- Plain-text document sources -
━━━

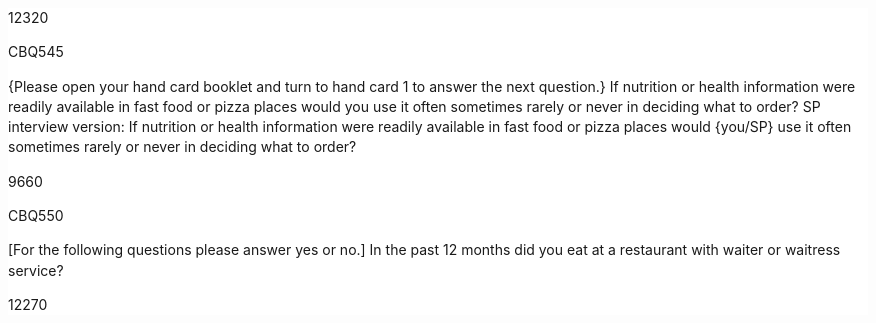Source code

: </td>

</tr>

<tr>

<td style="text-align:left;">

12320

</td>

<td style="text-align:left;">

CBQ545

</td>

<td style="text-align:left;">

{Please open your hand card booklet and turn to hand card 1 to answer
the next question.} If nutrition or health information were readily
available in fast food or pizza places would you use it often sometimes
rarely or never in deciding what to order? SP interview version: If
nutrition or health information were readily available in fast food or
pizza places would {you/SP} use it often sometimes rarely or never in
deciding what to order?

</td>

</tr>

<tr>

<td style="text-align:left;">

9660

</td>

<td style="text-align:left;">

CBQ550

</td>

<td style="text-align:left;">

\[For the following questions please answer yes or no.\] In the past 12
months did you eat at a restaurant with waiter or waitress service?

</td>

</tr>

<tr>

<td style="text-align:left;">

12270

</td>

<td style="text-align:left;">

━━━

- Work to complete -
Work out how many lines of the entries hold the word "health", and write only that figure.

- Task output -
2